15. A semiconductor device according to claim 11, wherein

a second passive part having a capacitance element is arranged in the outside of the semiconductor chip and in the inside of the sealed body;

a plurality of common leads are arranged along with the lead sequence of the plurality of leads in an area between the semiconductor chip and the plurality of leads; and

the first passive part and the second passive part are arranged in an area between the common lead arranged in the innermost part of the plurality of common leads, and the semiconductor chip.
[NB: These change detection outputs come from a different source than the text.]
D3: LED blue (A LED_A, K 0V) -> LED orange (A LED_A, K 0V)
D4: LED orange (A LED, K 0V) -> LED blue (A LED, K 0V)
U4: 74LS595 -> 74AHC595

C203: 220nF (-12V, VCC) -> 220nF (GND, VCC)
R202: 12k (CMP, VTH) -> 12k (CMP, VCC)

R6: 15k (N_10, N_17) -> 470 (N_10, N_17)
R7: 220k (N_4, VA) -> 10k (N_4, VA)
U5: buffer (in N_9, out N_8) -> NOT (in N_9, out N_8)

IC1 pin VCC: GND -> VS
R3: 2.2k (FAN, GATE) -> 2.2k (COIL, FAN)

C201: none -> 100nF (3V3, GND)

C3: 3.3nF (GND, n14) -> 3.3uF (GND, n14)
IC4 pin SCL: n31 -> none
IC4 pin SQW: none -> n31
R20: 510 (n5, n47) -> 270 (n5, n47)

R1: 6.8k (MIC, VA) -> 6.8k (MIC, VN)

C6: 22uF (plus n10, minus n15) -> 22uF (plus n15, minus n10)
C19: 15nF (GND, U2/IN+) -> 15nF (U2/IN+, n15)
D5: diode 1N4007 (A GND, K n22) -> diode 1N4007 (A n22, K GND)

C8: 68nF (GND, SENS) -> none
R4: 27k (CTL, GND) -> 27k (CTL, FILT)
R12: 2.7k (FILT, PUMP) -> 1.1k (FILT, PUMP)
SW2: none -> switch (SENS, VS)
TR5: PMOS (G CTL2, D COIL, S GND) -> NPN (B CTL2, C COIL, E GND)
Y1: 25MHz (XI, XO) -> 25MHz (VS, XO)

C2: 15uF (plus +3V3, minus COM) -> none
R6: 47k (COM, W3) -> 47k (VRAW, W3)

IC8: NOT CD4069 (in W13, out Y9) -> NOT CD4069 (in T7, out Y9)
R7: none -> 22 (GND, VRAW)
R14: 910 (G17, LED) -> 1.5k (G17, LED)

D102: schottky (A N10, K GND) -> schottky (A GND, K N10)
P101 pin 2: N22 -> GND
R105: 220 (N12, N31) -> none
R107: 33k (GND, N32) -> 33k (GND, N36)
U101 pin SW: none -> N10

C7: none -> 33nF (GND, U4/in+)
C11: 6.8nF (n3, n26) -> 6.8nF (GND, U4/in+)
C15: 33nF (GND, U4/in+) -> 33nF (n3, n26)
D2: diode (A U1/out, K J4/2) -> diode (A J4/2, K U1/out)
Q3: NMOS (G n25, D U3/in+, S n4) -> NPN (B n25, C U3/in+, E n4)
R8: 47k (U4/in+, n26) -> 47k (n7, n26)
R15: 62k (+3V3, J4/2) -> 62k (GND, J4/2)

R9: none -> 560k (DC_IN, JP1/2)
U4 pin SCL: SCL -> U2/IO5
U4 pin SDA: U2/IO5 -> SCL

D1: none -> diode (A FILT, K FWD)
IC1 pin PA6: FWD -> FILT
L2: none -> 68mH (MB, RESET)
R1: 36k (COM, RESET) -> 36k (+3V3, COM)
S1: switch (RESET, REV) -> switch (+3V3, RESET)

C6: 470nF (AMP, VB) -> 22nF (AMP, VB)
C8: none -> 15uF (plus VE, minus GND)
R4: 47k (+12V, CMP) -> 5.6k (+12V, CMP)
16. A manufacturing method of a semiconductor device assembled using a lead frame having a plurality of leads and a sheet member connected to end parts of the plurality of leads, comprising the steps of:

(a) preparing the lead frame to which the sheet member and the end parts of the plurality of leads were connected via insulating adhesive;

(b) mounting a chip part being a surface mounting part in an area in the outside of a chip mounting part and in the inside of the plurality of leads in the sheet member;

(c) after the step (b), mounting a semiconductor chip in the chip mounting part of the sheet member;

(d) connecting each of the plurality of leads with a plurality of electrodes of a main surface of the semiconductor chip electrically with a plurality of conductive wires, respectively;

(e) performing resin molding of the semiconductor chip and the plurality of leads, and forming a sealed body; and

(f) individually separating the plurality of leads from the lead frame.

17. A manufacturing method of a semiconductor device according to claim 16, wherein

after preparing the lead frame about which 1 or a plurality of common leads have been arranged along with the lead sequence of the plurality of leads in the area in the outside of the chip mounting part and in the inside of the plurality of leads of the sheet member in the step (a), the chip part is mounted on the common lead in the step (b).

18. A manufacturing method of a semiconductor device according to claim 16, wherein

in the step (b), the chip part is mounted via silver paste, and bake processing is performed after the mounting.

19. A manufacturing method of a semiconductor device according to claim 16, wherein

in the step (b), the chip part is mounted via solder paste, and reflow processing is performed after the mounting.